Ainsi donc, sans s’être rendu coupable d’aucun autre crime que celui d’avoir voulu reprendre par la force ce qu’un audacieux coquin lui avait enlevé avec violence et en plein soleil, Pierre s’était entendu condamner, — faute de déposer un cautionnement qui répondit de sa présence en Cour, au prochain terme, — à être enfermé, pendant longtemps peut-être, dans une prison, avec les plus vils criminels ; tandis que le misérable qui l’avait dépouillé pourrait continuer à exercer son industrie en plein jour, grâce à l’intercession officieuse de deux malfaiteurs de son espèce qui répondaient de lui.

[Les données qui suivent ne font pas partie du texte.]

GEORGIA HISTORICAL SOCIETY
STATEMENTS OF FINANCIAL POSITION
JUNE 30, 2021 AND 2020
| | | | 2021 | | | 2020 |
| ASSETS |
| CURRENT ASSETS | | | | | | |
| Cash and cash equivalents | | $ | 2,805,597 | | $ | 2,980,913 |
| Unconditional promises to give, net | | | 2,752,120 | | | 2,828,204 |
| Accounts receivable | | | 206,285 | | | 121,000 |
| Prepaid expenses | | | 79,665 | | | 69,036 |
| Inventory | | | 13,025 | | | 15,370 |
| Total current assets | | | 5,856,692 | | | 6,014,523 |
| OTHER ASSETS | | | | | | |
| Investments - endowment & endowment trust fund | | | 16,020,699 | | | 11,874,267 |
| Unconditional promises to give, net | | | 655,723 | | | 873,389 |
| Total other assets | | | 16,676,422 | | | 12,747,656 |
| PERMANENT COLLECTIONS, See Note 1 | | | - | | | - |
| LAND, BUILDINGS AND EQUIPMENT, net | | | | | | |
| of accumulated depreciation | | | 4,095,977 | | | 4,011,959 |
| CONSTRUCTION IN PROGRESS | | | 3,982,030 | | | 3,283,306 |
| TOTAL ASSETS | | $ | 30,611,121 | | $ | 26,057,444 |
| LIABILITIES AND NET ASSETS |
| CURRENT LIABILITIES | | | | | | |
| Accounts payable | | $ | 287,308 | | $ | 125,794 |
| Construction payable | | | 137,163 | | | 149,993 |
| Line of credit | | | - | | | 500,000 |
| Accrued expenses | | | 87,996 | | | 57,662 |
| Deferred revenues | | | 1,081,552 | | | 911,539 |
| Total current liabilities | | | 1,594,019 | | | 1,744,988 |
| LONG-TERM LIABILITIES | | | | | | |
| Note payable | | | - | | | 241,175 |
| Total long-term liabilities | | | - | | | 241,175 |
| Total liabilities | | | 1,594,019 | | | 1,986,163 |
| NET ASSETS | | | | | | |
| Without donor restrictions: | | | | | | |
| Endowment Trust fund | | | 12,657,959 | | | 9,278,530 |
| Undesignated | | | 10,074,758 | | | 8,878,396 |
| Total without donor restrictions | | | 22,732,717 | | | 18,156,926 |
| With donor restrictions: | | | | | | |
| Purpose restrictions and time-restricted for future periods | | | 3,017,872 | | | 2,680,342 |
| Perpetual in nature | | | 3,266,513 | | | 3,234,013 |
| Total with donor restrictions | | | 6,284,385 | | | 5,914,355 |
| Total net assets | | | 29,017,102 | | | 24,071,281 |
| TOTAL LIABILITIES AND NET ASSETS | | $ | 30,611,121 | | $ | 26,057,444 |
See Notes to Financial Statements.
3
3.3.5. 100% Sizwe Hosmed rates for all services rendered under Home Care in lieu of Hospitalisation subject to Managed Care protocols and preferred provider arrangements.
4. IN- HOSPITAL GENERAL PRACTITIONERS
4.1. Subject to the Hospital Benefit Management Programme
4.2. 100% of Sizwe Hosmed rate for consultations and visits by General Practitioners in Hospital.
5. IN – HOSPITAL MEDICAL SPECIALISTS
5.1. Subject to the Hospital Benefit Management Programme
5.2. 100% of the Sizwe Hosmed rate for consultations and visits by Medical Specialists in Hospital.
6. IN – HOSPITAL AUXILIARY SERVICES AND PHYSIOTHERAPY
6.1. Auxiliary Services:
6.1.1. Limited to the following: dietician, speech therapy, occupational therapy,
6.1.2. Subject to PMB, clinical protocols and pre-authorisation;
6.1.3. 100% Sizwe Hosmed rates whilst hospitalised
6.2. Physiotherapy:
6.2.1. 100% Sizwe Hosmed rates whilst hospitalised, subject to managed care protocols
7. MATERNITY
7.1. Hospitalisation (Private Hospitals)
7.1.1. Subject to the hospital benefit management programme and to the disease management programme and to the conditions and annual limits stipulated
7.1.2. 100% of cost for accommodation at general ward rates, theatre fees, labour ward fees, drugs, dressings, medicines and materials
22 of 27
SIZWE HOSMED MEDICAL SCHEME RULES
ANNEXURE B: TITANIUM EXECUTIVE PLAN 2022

C’était donc pour que la justice eût son cours et que la loi fût accomplie, que Pierre se trouvait emprisonné ; lui honnête et candide étranger, débarqué de la veille, lui pauvre et innocente dupe d’une folle imagination, à qui la liberté devait être d’autant plus nécessaire, plus précieuse qu’il ne possédait guère plus rien autre chose au monde ! Qu’il était loin de se douter, ce pauvre Pierre, que de pareilles monstruosités se commettent, tous les jours, chez ce peuple si libre, si éclairé, si humain, qui étourdit le monde de ses clameurs sympathiques pour tous les opprimés et fait crever à la peine ou mourir sous le fouet des millions de créatures humaines !

Plusieurs semaines s’étaient déjà écoulées depuis l’incarcération du pauvre Pierre, et le malheureux jeune homme, en proie à un sombre désespoir, dépérissait lentement, lorsqu’un des gardiens de la prison vint lui ordonner, un matin, de le suivre chez le Directeur.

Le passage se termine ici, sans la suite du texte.